In this retrospective study, transcatheter RAE as a treatment for postoperative hemorrhage after OPN and RALPN was both technically and clinically successful in all patients. No further relevant surgical interventions or repetitive embolization procedures were necessary. These results are in line with previous studies (13,14,17,18) and demonstrate RAE to be a safe and effective procedure by showing its high rate of efficacy (95%) and lack of embolization-related complications (19). Hence, transcatheter RAE should be considered as a treatment option for postoperative hemorrhage after PN. Furthermore, RAE is also associated with minimal morbidity, lower hospital costs, and nephron preservation, while avoiding further re-operative surgical intervention, with a risk of completion radical nephrectomy; additionally, it usually provides definitive therapy (20,21).

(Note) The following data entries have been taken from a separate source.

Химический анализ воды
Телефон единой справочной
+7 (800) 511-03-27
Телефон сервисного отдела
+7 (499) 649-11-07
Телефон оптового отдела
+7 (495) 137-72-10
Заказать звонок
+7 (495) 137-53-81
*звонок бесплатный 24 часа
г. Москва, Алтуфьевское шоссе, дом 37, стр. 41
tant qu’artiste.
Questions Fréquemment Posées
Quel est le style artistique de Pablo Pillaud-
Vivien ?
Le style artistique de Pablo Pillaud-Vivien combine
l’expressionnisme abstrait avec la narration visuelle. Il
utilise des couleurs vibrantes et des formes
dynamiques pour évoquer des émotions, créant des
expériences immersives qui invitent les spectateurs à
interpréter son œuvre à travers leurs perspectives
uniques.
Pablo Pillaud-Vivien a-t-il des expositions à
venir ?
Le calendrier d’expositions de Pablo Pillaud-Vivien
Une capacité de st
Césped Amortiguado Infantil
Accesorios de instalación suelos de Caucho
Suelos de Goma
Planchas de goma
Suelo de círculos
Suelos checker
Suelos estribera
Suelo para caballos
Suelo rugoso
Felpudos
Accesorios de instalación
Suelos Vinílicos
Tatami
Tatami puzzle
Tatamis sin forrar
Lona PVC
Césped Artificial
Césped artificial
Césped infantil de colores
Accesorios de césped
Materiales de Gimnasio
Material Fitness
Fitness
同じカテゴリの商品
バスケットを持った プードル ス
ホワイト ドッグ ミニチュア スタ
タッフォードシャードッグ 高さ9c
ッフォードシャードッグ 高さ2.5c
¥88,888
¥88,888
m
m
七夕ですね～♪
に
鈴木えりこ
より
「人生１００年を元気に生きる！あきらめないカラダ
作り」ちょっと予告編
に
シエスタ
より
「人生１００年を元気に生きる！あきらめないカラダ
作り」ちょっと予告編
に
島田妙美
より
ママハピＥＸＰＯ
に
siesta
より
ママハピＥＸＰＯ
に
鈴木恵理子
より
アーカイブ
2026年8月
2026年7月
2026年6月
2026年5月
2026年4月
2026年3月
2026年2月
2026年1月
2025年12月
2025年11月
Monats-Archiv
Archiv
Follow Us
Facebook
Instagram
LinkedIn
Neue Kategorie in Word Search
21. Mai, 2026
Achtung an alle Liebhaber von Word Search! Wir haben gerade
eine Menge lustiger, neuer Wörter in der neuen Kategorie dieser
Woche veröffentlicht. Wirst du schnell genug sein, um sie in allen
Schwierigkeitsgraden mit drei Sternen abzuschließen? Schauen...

Inci et al. reported that of the 25 patients who underwent conventional LPN, one patient developed a loss of kidney function after two sessions of embolization (22). Accordingly, highly selective embolization of the renal artery branches in patients with postoperative bleeding is very important to preserve residual renal function. Catheterization of the third–fifth order renal artery and selective embolization is possible, allowing improved precision in accessing the bleeding locations; thus, avoiding surrounding parenchymal damage (23). Although the exact evaluation of the embolized volume was not possible, this could be estimated based on the order of embolized branch of the renal artery. A highly selective (third–fifth order) renal arterial embolization in this study preserve residual renal volume and minimize damage to the surrounding normal parenchyma (theoretically, less than 1/25–1/23 of the total renal volume).

The occurrence of postoperative vascular complications has been reported in 0.4% of patients after OPN and up to 4.9% after conventional LPN (10,18,20,21). Benway et al. reported that 1.7% (3 of 173) of patients after RALPN had renal artery pseudoaneurysms that required embolization (4). In our study, 4% of patients (29 of 775) had postoperative hemorrhage, following either OPN (25/452, 6%) or RALPN (4/323, 1%). Interestingly, hemorrhagic complication rates were lower in RALPN compared with the previously published data on conventional LPN (10,22,24–26).

A few studies have suggested a contrast-enhanced CT angiography for an accurate diagnosis of vascular pathology after invasive kidney surgery (8,10,27). In this study, however, active bleeding foci, such as contrast leakage or pseudoaneurysm formation in the PN site on the catheter-directed angiography, was not demonstrated by contrast-enhanced CT angiography in three patients (3/19, 16%). Therefore, catheter-directed angiography is indicated in patients with persistent need of transfusions or hemodynamic instability in spite of false-negative CT images. A catheter-directed renal angiography provides accurate identification of the specific bleeding source and successful treatment.

In this study, one patient who had a perirenal hematoma was subsequently treated by embolization for pseudoaneurysm of the renal capsular artery (Fig. 3b). Therefore, when a retroperitoneal hematoma or any other bleeding focus is observed at the extrarenal site in patients who undergo PN, an angiographic evaluation of extrarenal arteries as well as renal arteries, i.e. renal capsular arteries, lumbar arteries, or intercostal arteries, should be considered.

There are some limitations to this study. It was conducted retrospectively in a single institution, limiting the generalizability of the results. Further prospective randomized studies are warranted.

In conclusion, RAE is recommended to patients with post-OPN or post-RALPN hemorrhage because catheter-directed angiography can identify the origin of the bleeding and successfully provide minimally invasive treatment, preserving the residual renal function without the need for re-operation.